** Opening MATERIAL FOR THIS TASK block **

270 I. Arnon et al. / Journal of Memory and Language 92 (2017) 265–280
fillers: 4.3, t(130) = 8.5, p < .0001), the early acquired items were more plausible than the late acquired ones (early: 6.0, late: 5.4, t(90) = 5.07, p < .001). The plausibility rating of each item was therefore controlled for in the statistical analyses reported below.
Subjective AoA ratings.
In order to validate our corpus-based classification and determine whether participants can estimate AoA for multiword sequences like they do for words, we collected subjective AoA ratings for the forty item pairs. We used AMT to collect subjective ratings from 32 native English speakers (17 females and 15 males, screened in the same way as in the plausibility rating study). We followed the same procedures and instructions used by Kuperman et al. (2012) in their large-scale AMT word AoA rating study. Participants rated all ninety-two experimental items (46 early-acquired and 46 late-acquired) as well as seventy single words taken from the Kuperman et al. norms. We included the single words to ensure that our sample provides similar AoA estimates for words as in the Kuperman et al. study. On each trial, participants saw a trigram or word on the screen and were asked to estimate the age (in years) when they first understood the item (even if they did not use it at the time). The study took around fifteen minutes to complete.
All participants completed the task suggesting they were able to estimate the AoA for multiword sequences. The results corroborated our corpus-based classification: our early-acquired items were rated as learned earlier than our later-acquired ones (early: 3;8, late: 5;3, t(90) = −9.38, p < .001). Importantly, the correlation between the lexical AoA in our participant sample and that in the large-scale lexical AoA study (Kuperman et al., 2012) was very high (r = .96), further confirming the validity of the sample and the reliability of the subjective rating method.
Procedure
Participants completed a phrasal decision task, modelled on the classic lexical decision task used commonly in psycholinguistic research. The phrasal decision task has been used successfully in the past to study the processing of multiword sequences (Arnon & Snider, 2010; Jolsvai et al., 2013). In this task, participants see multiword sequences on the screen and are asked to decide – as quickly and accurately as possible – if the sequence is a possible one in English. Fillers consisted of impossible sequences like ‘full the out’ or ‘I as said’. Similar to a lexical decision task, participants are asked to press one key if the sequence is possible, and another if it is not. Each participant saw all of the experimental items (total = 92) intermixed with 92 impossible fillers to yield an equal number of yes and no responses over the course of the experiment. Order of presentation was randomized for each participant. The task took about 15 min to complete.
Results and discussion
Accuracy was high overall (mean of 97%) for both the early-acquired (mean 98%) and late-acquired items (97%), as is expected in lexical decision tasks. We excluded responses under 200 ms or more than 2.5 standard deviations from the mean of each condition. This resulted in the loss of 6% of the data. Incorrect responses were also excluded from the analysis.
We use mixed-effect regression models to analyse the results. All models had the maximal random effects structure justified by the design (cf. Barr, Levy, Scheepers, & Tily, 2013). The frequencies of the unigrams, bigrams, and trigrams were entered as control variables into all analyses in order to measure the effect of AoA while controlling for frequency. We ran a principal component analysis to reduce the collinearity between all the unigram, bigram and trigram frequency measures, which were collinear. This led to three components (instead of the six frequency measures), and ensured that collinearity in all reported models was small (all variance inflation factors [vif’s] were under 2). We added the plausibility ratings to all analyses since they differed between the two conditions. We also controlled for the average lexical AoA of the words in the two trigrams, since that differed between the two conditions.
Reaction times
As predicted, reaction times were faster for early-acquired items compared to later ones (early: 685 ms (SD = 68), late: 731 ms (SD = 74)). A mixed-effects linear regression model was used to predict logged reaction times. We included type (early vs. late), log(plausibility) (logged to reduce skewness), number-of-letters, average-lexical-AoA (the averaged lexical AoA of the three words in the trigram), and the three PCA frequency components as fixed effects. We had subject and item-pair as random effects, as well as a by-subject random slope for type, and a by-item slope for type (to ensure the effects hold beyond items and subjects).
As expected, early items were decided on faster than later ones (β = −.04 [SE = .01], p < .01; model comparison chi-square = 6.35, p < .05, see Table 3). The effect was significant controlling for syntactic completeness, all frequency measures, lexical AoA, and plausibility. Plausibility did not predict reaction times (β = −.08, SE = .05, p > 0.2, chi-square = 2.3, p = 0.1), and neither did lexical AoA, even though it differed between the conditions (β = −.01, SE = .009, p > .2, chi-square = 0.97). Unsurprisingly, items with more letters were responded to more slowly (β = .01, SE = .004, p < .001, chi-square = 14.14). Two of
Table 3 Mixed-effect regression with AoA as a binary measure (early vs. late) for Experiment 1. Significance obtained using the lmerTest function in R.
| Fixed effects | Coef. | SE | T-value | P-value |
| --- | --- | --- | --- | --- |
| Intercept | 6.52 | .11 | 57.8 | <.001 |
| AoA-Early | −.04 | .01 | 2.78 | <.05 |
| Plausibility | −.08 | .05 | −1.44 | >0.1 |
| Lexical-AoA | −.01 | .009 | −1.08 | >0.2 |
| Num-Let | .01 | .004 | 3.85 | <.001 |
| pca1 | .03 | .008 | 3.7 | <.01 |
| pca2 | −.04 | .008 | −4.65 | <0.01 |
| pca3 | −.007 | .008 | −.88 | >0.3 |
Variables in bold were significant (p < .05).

** Closing MATERIAL FOR THIS TASK block **

== TASK STATEMENT ==
Please output, exactly, the lines of the listing from the one containing "3.85 | <.001 |" through the last, inclusive, and no other lines.

== YOUR SOLUTION ==
| Num-Let | .01 | .004 | 3.85 | <.001 |
| pca1 | .03 | .008 | 3.7 | <.01 |
| pca2 | −.04 | .008 | −4.65 | <0.01 |
| pca3 | −.007 | .008 | −.88 | >0.3 |
Variables in bold were significant (p < .05).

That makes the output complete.